Depois da crise de 1929, e durante a 2ª Guerra Mundial, os tais “desenvolvimentistas” do governo Getúlio Vargas passaram a defender a entrada do capital estadunidense para financiar a industrialização nacional, desde que essas empresas ficassem sob o controle direto do capital nacional, ainda que associado.
O pensamento permaneceu nos governos posteriores, mesmo com outra roupagem. Foi durante esse período que entraram as grandes multinacionais da área de automóveis, por exemplo.
Com o fim da ditadura e a ascensão do neoliberalismo, nossa burguesia decidiu se submeter ainda mais ao capital estrangeiro, iniciando um grande projeto de privatizações que tirou grandes ativos nacionais das mãos do Estado e entregando-os na mão de monopólios estrangeiros.
Na prática, o que esses ideólogos social-democratas defendem é a continuação dessa submissão, só que agora ao capital estrangeiro chinês. A questão é que nosso país não precisa deste capital para se desenvolver mais. Acreditar nisso é um engano.

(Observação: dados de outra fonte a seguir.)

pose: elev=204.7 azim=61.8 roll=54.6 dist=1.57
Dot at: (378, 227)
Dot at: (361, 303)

Além das grandes riquezas naturais que temos condições de explorar de forma sustentável, nosso país tem meios para investir e desenvolver a sua ciência. Somos o único país da América Latina com uma fábrica de semicondutores, temos liderança em áreas como energia eólica e solar, biocombustíveis, fabricação de aviões, carros, além de toda tecnologia na produção agrícola, que hoje serve apenas aos interesses dos bilionários barões do agronegócio.

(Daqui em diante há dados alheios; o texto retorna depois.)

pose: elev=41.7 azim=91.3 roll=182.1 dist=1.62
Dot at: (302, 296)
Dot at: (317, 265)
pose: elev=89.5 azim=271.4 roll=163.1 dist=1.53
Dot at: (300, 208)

Por que, então, nosso país precisa continuar se submetendo ao capital estrangeiro e às remessas de lucros para o exterior que este exige?
Ao passo que alguns social-democratas defendem a submissão ao capital chinês como forma de “impulsionar o desenvolvimento nacional”, na outra ponta a velha mídia neoliberal defende o bloco oposto. Para eles, o caminho “natural” do Brasil é continuar sob o domínio do imperialismo norte-americano.
Eles sempre pautam a defesa das privatizações e o controle cada vez maior dos monopólios estrangeiros sob a economia nacional como a redenção dos problemas nacionais. Uma empresa só é vista com sucesso se tiver ações sendo vendidas na Bolsa de Valores de Nova Iorque, aprofundando ainda mais a dependência do Brasil.
Romper com a dominação imperialista para desenvolver o Brasil
A verdadeira saída para o desenvolvimento do Brasil passa por abandonarmos essa política de submissão. Mas, para quem tem a mesma mentalidade da burguesia nacional, isto é impossível.
Ao fim e ao cabo, para essa gente a questão está em trocar um oligarca de Nova Iorque por outro de Shanghai, tudo em nome da “solidariedade do Sul Global”.
A solução para o problema do desenvolvimento do Brasil passa, primeiro, por expropriar esta burguesia nacional dependente e associada ao imperialismo; em seguida, acabar com a dependência da nossa economia de outros países e lutar para fortalecer nossas próprias capacidades.
A verdade é que os BRICS não são a saída para o fim da dominação imperialista sob o Brasil. No máximo, serve para ajudar a diplomacia nacional a se manter equidistante de norte-americanos e chineses. Mas, mais cedo ou mais tarde, será imposto ao Brasil tomar uma posição. Logo, não basta trocarmos de senhores.
A cada dia, a disputa entre EUA e China vem aumentando e esta contradição caminha rapidamente para se tornar insolúvel. Neste momento, cabe aos revolucionários defender uma postura antiimperialista do Brasil, não tomando o lado de nenhum bando imperialista, mas chamando os povos do mundo a se levantarem contra este sistema.
Não será conciliando com o capital, seja chinês, estadunidense ou qualquer outro, que iremos desenvolver o Brasil. A tarefa do desenvolvimento nacional anda junta com a tarefa da libertação do povo brasileiro.